• [SELECTED EXCERPT]

◆ ◆ ◆

If you could not secure a morning flight, there’s still a chance you can take an earlier one. Several airlines now permit passengers to stand by without any additional fees, allowing you to board an earlier flight if seats are available. Although empty seats may be scarce during peak travel times, there’s a chance that some travelers may oversleep, leaving you with the opportunity to nab an empty seat and travel earlier.
Boost Your Elite Status Before Year-End
For frequent flyers, the end of the calendar year may mean anxiety about reaching that next level of elite status. Plus, recent and upcoming changes to loyalty programs may be taking that anxiety to new heights.
In September, Delta announced sweeping and controversial changes to how travelers earn Delta Medallion elite status. Although the airline is dropping the mileage requirement—goodbye to the need for year-end mileage runs—travelers will need to spend significantly more with Delta to get the same elite status.
Even though these changes won’t take effect until 2024, many Delta elites are already checking their other options. Mark Ross-Smith, CEO of Loyalty Status Co., notes that “the recent Delta SkyMiles program changes have increased status-match demand to other airlines by up to 8,000 percent.” The allure of a status match is obvious. “Passengers are looking to try something new and different,” observes Ross-Smith, “but they don’t want to start from scratch with no status.”
In addition to status matches, travelers can utilize co-branded credit cards to shortcut their way to elite status. Airlines and hotels increasingly incentivize travelers to spend on their cards and reward them with elite status credits. “Co-brand credit cards and elite status holders are the two largest revenue streams for airline loyalty programs,” says Ross-Smith. “It’s no surprise that airlines are seeking to better leverage the two assets.” And if you’re hoping to elevate your elite status, you have plenty of ways to do so before the year-end.

◆ ◆ ◆

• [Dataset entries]
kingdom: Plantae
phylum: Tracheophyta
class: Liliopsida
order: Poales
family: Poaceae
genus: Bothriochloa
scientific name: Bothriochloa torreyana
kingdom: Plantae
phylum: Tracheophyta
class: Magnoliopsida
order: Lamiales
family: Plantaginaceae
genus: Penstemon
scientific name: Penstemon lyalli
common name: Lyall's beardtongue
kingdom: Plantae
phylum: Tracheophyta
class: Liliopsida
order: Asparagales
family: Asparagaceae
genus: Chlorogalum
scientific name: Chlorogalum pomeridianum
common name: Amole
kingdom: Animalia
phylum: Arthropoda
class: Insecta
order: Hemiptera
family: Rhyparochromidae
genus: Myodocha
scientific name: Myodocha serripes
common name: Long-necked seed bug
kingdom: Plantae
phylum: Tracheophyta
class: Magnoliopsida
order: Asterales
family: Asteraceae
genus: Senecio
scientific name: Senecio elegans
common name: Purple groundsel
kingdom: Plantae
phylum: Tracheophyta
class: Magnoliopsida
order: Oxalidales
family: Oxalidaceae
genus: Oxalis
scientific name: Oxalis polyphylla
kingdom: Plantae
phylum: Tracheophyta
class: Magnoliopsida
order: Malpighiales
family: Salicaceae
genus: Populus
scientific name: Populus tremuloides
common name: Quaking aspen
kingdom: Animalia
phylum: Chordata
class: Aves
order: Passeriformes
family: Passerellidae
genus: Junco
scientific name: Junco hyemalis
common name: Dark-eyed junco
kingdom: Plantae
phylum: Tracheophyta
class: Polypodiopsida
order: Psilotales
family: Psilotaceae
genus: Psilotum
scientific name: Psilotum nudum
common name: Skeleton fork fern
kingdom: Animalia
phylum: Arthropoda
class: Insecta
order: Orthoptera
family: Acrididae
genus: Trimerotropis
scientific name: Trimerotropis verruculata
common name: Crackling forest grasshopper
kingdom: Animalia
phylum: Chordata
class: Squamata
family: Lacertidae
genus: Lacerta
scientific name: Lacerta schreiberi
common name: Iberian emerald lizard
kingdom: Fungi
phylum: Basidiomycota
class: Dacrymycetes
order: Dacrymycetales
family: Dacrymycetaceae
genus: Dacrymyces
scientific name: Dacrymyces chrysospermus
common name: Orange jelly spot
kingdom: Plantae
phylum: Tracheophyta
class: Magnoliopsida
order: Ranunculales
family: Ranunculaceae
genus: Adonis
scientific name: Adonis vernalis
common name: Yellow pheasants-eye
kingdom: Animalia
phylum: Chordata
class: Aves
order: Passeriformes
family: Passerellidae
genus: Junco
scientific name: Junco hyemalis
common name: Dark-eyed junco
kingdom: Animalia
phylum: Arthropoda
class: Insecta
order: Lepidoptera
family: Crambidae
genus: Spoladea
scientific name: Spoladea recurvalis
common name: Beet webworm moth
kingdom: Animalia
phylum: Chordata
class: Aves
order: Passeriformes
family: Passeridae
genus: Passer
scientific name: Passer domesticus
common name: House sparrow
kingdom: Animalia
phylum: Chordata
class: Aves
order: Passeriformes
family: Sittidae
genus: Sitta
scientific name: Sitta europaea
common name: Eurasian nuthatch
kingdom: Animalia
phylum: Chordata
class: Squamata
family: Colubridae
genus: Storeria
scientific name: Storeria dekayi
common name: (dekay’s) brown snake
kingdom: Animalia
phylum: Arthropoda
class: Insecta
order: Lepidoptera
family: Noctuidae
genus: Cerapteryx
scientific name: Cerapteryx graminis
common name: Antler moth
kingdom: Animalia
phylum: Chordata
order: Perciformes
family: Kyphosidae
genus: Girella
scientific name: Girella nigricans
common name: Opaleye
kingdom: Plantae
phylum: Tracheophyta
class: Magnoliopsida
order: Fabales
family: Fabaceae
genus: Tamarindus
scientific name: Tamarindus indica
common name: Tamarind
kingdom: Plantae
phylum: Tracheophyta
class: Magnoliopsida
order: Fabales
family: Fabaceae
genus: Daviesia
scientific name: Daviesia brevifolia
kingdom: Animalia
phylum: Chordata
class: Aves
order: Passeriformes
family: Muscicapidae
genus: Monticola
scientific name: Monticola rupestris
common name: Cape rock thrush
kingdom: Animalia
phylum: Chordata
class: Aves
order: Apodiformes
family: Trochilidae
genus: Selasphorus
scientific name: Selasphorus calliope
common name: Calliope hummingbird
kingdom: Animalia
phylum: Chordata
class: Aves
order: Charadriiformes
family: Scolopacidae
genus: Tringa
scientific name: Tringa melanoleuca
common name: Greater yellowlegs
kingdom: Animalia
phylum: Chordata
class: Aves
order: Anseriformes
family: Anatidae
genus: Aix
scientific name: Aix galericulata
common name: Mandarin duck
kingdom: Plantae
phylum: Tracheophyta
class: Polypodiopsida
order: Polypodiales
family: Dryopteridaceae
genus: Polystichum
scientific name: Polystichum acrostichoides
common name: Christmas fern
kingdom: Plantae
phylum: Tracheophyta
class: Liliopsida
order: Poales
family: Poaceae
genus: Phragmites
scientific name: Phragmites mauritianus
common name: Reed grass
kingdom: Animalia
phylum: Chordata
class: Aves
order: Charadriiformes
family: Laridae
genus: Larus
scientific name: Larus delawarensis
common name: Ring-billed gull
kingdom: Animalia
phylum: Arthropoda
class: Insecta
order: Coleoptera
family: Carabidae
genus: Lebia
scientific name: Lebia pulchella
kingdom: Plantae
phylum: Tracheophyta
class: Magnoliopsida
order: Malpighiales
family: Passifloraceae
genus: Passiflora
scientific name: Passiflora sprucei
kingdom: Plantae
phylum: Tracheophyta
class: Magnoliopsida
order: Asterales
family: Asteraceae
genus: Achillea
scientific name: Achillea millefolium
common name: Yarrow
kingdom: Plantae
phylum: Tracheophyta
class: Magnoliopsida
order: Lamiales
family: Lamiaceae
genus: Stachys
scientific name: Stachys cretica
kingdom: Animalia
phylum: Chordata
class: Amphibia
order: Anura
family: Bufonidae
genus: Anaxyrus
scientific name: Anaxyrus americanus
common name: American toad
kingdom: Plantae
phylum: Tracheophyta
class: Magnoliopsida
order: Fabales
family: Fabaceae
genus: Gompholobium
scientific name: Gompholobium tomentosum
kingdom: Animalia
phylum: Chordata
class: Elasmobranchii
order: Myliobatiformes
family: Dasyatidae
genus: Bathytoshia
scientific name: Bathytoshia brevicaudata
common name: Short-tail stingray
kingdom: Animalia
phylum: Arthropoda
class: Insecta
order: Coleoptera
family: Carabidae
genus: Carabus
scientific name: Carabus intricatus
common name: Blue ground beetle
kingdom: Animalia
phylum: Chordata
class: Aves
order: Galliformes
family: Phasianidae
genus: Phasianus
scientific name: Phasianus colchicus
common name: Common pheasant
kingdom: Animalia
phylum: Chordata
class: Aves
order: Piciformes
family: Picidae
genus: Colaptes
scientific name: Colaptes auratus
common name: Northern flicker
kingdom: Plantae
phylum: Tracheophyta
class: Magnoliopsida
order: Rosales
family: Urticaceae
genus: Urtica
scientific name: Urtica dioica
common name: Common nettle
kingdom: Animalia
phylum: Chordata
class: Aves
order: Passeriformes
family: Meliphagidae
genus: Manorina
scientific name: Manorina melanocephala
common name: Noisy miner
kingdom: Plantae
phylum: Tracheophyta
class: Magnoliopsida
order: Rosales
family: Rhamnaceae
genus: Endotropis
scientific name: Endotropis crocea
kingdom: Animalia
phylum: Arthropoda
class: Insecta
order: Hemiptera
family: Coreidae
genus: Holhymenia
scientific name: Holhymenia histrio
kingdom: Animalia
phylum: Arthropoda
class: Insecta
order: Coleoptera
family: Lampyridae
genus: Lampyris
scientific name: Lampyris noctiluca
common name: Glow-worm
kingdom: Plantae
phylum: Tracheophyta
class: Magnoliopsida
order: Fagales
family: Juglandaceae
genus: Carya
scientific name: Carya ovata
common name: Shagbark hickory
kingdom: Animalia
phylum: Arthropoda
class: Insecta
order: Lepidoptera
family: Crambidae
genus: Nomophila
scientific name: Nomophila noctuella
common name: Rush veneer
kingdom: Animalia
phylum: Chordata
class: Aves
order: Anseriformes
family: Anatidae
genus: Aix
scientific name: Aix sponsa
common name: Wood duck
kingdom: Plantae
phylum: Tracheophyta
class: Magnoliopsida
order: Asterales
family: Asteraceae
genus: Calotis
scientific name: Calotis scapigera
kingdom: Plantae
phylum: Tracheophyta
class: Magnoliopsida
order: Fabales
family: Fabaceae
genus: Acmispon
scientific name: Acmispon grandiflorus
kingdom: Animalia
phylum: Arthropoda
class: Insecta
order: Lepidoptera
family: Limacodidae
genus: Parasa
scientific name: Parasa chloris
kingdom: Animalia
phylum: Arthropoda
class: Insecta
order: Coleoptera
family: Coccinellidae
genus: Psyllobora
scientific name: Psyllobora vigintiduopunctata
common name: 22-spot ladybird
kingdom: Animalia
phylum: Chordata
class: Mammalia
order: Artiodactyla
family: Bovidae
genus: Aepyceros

◆ ◆ ◆

• [TO DO]
A: List every name of a person, company or loyalty program that appears in the travel excerpt about elite status.
B: Pick up the travel excerpt on elite status right after its final sentence and carry it forward.

• [PER-TASK OUTPUTS]
A:
Delta
Delta Medallion
Delta SkyMiles
Loyalty Status Co.
Mark Ross-Smith

B:
American Airlines’ new Loyalty Point program is arguably the best elite status option for high spenders. Every $1 you make in purchases earns you one Loyalty Point toward status, with no caps. That means you can spend your way to elite status without stepping foot on a plane. Just keep in mind that you have until February 29 to (re)qualify for AAdvantage elite status.
And even though Delta recently announced a revamp of its elite status program, SkyMiles members can still spend their way to a Medallion Qualification Dollar waiver through December 31. You’ll need to spend $25,000 on a qualifying SkyMiles card to earn an MQD waiver for up to Platinum Medallion status. The Diamond Medallion MQD waiver requires spending $250,000.
United MileagePlus members can spend on eligible United credit cards to earn up to 15,000 Premier Qualifying Points—enough for Premier Platinum status. However, most United cards have a much lower cap on earning PQPs, so check your card terms carefully.
Most Marriott Bonvoy credit cards offer cardholders 15 Elite Night Credits each year. If you don’t already have a Marriott Bonvoy credit card, this could be an excellent reason to sign up by year-end. Or skip the hassle of earning Elite Night Credits and get the Marriott Bonvoy Brilliant American Express card to get automatic Platinum Elite status.
Likewise, the World of Hyatt credit card grants cardholders five qualifying night credits yearly.
Cardholders also earn two-night credits for every $5,000 spent during the year. So it might be worth putting your holiday purchases on the card to hit the next threshold.